--- WHAT YOU SHOULD DO ---
Repeat verbatim, and only, the lines of the data below, beginning at the line that contains "bucket: present [558,337,625,421]" and stopping after the line that contains "framed print: none".

[Object presence transitions]
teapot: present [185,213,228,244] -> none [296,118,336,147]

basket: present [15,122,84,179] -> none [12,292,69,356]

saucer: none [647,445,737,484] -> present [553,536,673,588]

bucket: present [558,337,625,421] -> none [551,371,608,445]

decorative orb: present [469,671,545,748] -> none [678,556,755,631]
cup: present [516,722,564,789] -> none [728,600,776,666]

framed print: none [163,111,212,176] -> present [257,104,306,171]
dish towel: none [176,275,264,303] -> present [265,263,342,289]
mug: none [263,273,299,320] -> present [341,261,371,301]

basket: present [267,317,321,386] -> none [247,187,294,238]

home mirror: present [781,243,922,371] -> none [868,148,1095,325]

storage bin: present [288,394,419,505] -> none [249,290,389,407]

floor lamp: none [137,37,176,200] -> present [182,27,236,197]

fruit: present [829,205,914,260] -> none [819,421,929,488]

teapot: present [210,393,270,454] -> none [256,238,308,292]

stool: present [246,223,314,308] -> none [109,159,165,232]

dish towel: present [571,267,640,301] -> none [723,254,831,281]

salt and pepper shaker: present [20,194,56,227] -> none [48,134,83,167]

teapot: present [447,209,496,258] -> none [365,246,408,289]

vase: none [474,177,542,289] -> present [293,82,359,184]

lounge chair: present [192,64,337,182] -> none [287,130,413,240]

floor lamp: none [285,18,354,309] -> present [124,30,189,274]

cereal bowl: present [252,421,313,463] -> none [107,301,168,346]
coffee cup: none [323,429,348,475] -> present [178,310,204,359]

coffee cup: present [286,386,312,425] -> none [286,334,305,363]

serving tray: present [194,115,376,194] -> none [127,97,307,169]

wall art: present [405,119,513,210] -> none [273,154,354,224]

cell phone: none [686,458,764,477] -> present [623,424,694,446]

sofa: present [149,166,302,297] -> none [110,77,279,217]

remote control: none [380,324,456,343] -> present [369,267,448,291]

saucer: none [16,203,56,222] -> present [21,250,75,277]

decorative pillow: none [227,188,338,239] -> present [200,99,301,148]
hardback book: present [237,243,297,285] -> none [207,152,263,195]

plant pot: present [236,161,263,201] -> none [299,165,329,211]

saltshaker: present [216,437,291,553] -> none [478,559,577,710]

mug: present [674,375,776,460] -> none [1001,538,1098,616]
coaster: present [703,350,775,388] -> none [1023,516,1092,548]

--- FINISHED EXERCISE ---
bucket: present [558,337,625,421] -> none [551,371,608,445]

decorative orb: present [469,671,545,748] -> none [678,556,755,631]
cup: present [516,722,564,789] -> none [728,600,776,666]

framed print: none [163,111,212,176] -> present [257,104,306,171]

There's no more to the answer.